Battle of Breitenfeld
The Battle of Breitenfeld (German: Schlacht bei Breitenfeld; Swedish: Slaget vid Breitenfeld) or First Battle of Breitenfeld (sometimes First Breitenfeld) , was fought at the crossroads villages of Breitenfeld, Podelwitz, and Seehausen, approximately five miles northwest of the walled city of Leipzig September 7 (old style or pre-acceptance of the Gregorian calendar in the Protestant region) September 17 (new style, or Gregorian dating), 1631. Breitenfeld represented the Protestants’ first major victory of the Thirty Years War. The Protestant victory ensured that the German states would not be forcibly reconverted to Roman Catholicism. The victory further confirmed Sweden’s Gustavus Adolphus of the House of Vasa as a great tactical leader and induced many Protestant German states to ally themselves with Sweden against the German Catholic League, led by Maximilian I, Elector of Bavaria, and the Holy Roman Emperor Ferdinand II of Austria.

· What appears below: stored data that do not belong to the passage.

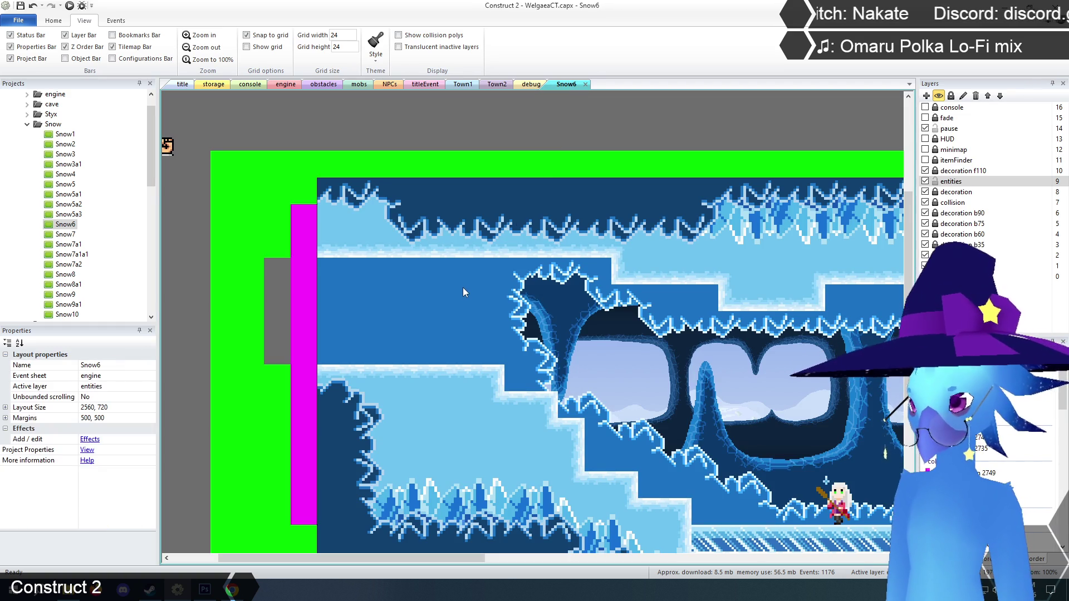
left_click(446, 305)
left_click_drag(460, 310, 462, 306)
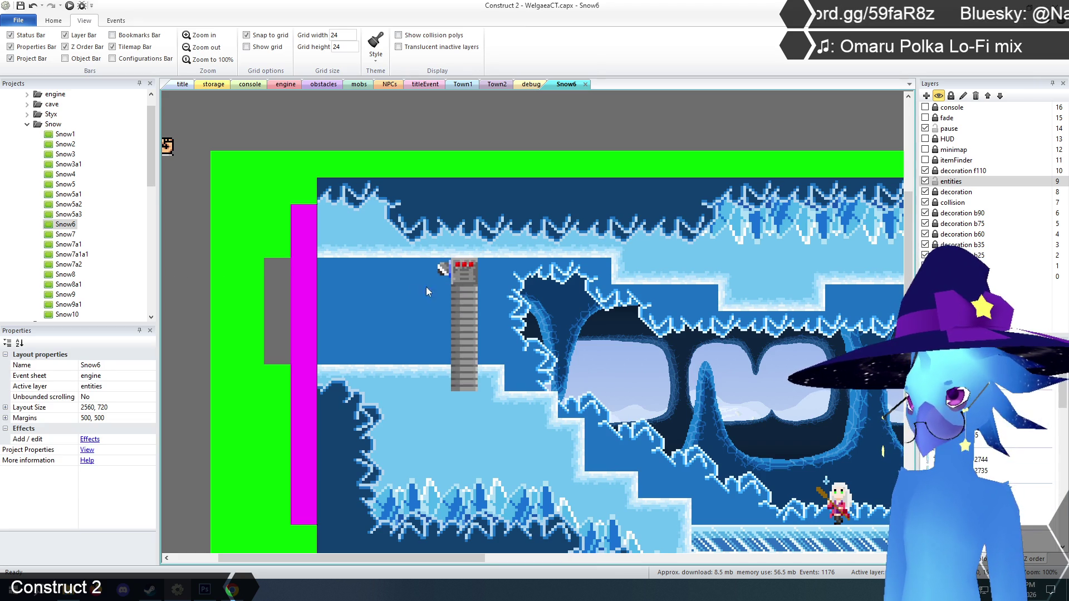
- Set the flamethrower's Initial frame to 1 to flip it
left_click(460, 275)
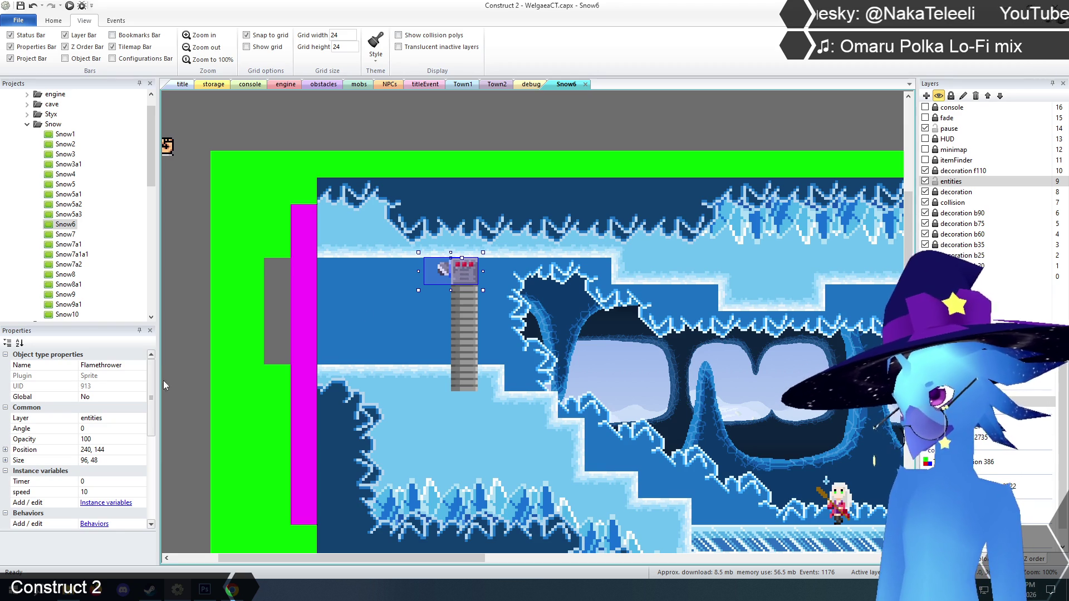
scroll(154, 411, "down", 5)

The armies drew up on a plain near the village of Breitenfeld, a few miles outside the walls of Leipzig. At first, von Pappenheim’s reckless gamble seemed about to pay off: at the first charge of his cavalry, the raw Saxon levies broke and fled the field. However, Gustavus nimbly turned his line to prevent the ponderous battalia of the Imperial forces flanking him. A daring Swedish cavalry raid captured all of the Imperial artillery, which was turned against its owners. Artillery pounded the Imperial phalanxes until night fell.
The Imperial armies were utterly destroyed. They lost two-thirds of their men and all their artillery and supplies. The remnants fled: von Pappenheim took refuge in Westphalia behind the line of the Weser while Tilly fell back on the Upper Palatinate.
In a stroke, Gustavus had made himself master of Germany.